EXERCISE TEXT below:

Five Minutes with the Playwright: An Interview with Greg Jones Ellis

greg jones ellis

1. DEAD AIR is a recent play you’ve submitted to The Baltimore Playwrights Festival. What is it about?

It revolves around a beloved daytime talk show host who has worked her way up the media ladder from local radio personality to national treasure. One of her trademarks has been regaling her audience with the latest achievements of “my son the genius.” What the audience doesn’t know is that her son, while indeed a genius, is a reclusive young man who is his mother’s severest critic. When the producers demand that the woman bring her son on the air, the family has to face the consequences of media celebrity in conflict with personal privacy.

2. What was the inspiration for DEAD AIR? Did the play develop along the path of that inspiration or go in a different direction?

I worked in TV in New York a while back. I saw firsthand the disconnect between what audiences perceive about an on-air person and the reality. In addition, I came to believe that celebrity can take talented people down a path of compromise that can ultimately destroy their integrity. The conflict with the son has some roots in my own youth. While I was far from a genius (!) I sometimes felt pressure to fulfill my parents’ aspirations despite my own shyness and self-doubt. It never boiled over in real life as it does in the play, but I guess I still feel deeply that the temptation to fulfill one’s dreams through children is fraught with danger.

3. At what point is a play ready for rewrites and how do you handle the revision process?

End of EXERCISE TEXT.

EXERCISE REQUIREMENTS ::
a – Copy the stretch of the playwright interview from "Five Minutes with" through "is it about?" word for word.
b – Change "Рейтинг" to "Оценка" in the stretch of the records from the line containing "Получить кредит" through the line containing "支払われ、評価後に振り込まれます", and give back only those lines with nothing else altered. Leave the pictures out of your answer.
The playwright interview and the records are unrelated to each other.

PROVIDED DATA below:

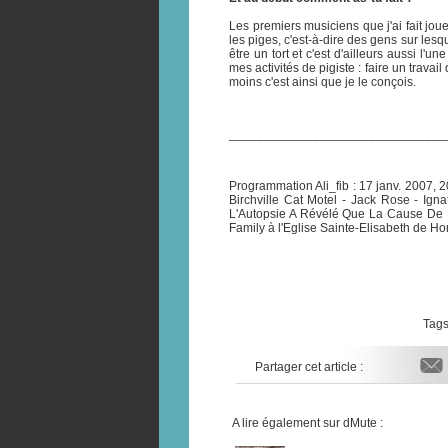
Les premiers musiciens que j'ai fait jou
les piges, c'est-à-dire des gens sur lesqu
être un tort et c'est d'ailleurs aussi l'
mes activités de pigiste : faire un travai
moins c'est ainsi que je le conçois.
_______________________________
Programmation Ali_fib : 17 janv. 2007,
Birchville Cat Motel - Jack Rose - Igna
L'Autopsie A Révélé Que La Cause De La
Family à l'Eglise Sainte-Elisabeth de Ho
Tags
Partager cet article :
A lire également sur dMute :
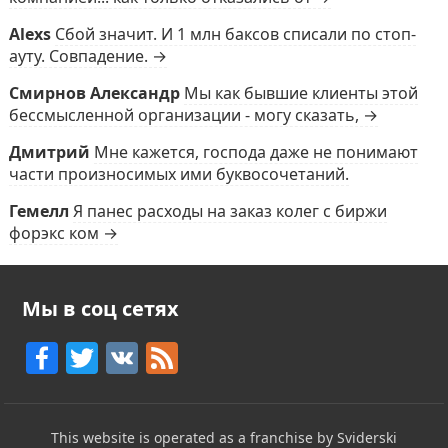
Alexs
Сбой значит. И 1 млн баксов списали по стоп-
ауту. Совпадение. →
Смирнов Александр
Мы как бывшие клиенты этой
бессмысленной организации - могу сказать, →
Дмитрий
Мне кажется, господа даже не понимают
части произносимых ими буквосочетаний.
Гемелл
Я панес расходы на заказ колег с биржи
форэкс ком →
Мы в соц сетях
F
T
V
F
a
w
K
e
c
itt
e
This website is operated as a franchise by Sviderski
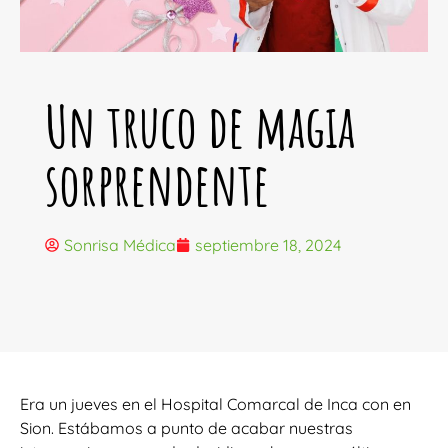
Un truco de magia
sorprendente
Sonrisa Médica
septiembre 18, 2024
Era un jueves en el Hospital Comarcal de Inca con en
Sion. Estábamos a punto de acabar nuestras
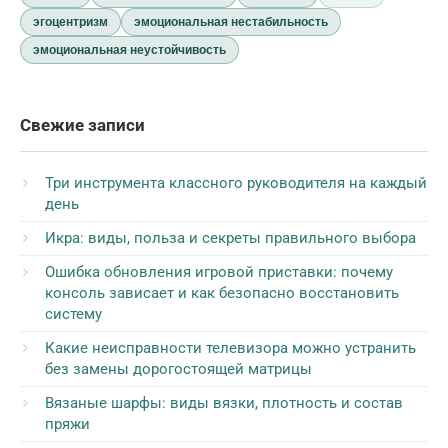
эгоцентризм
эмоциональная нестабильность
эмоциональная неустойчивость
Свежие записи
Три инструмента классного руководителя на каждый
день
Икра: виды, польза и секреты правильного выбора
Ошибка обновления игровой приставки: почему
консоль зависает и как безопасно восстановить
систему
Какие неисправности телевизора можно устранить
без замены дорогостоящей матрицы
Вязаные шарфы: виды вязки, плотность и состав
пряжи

End of PROVIDED DATA.
PROVIDED DATA below:

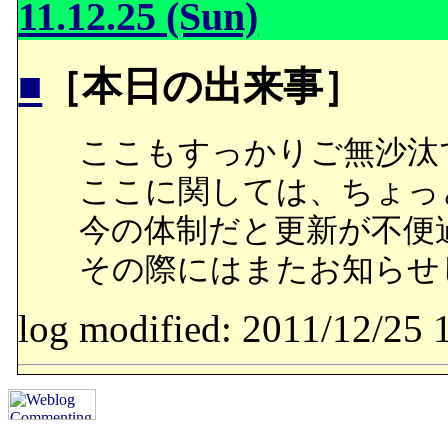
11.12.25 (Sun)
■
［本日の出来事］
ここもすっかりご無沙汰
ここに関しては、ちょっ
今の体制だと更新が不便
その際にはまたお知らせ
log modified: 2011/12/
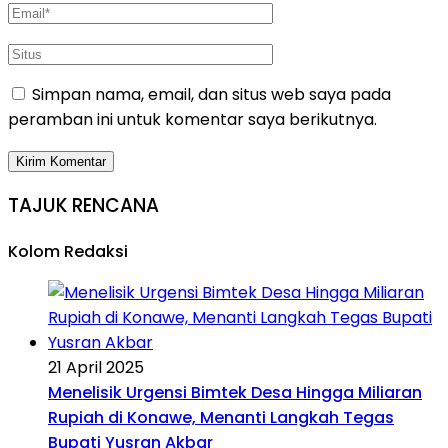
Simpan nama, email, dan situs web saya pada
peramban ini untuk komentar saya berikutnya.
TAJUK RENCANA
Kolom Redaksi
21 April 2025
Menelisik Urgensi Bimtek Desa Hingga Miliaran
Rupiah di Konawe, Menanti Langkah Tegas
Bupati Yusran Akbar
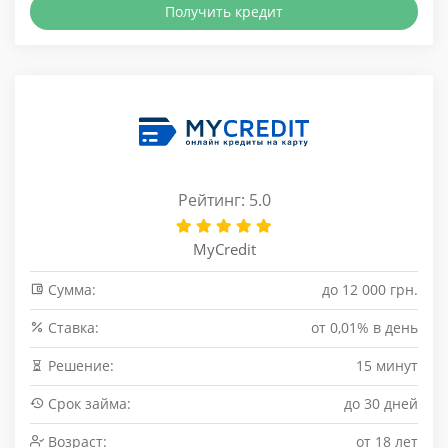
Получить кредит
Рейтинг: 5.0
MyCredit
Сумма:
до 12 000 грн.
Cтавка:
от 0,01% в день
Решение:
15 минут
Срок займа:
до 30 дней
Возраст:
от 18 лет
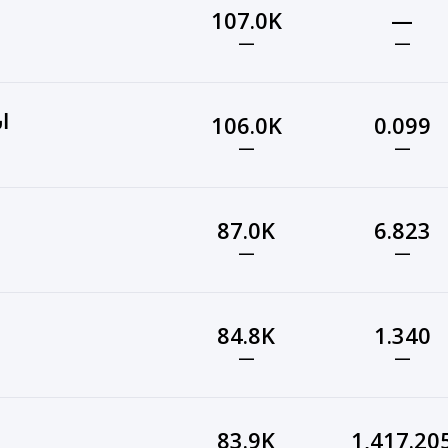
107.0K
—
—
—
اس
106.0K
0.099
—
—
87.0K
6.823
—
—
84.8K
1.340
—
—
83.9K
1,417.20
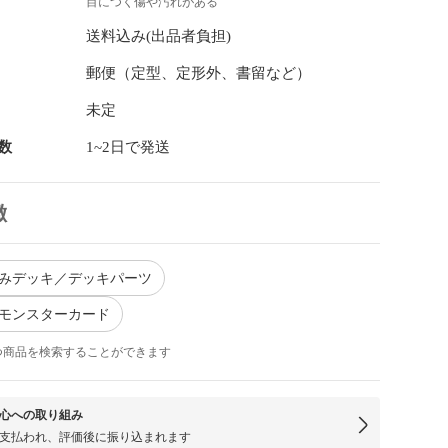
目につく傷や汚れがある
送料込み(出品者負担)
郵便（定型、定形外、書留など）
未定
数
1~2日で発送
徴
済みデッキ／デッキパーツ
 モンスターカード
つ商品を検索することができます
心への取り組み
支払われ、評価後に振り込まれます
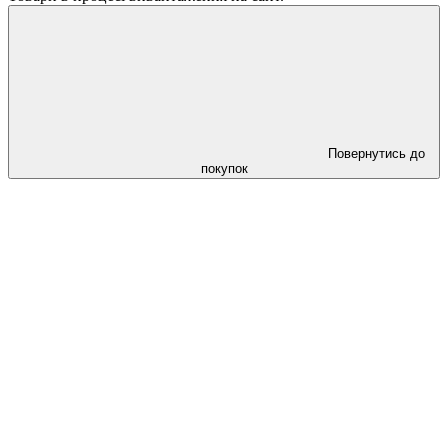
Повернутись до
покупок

End of PROVIDED DATA.
PROVIDED DATA below:

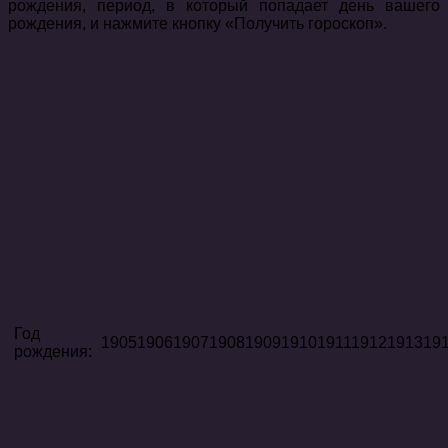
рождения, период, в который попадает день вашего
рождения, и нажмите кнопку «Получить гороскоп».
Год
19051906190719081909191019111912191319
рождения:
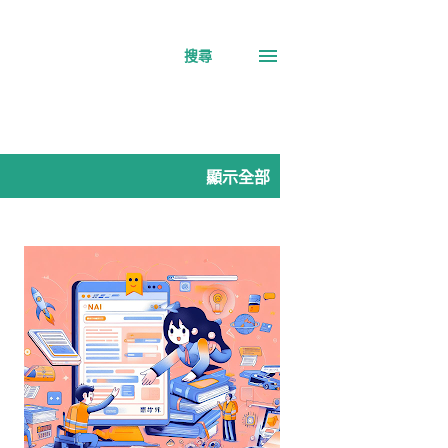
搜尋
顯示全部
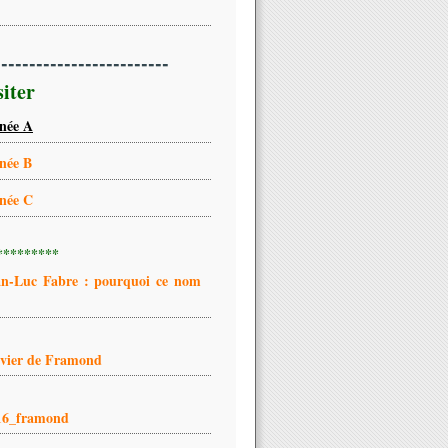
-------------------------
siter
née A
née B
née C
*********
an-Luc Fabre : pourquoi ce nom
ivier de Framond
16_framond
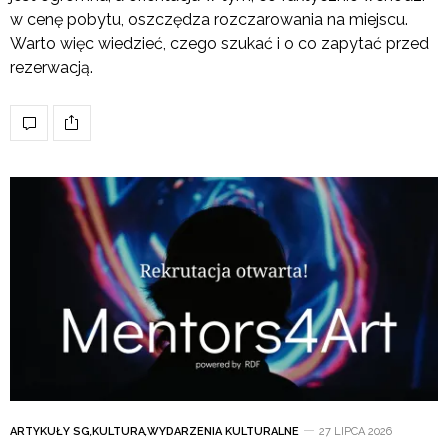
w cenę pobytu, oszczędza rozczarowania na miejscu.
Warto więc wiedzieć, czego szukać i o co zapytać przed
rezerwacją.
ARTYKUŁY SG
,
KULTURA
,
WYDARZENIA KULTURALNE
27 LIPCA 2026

End of PROVIDED DATA.

TASK-BY-TASK ANSWERS ::
a –
Five Minutes with the Playwright: An Interview with Greg Jones Ellis

greg jones ellis

1. DEAD AIR is a recent play you’ve submitted to The Baltimore Playwrights Festival. What is it about?

b –
Получить кредит
Оценка: 5.0
MyCredit
Сумма:
до 12 000 грн.
Cтавка:
от 0,01% в день
Решение:
15 минут
Срок займа:
до 30 дней
Возраст:
от 18 лет
107.0K
—
—
—
اس
106.0K
0.099
—
—
87.0K
6.823
—
—
84.8K
1.340
—
—
83.9K
1,417.20
目につく傷や汚れがある
送料込み(出品者負担)
郵便（定型、定形外、書留など）
未定
数
1~2日で発送
徴
済みデッキ／デッキパーツ
 モンスターカード
つ商品を検索することができます
心への取り組み
支払われ、評価後に振り込まれます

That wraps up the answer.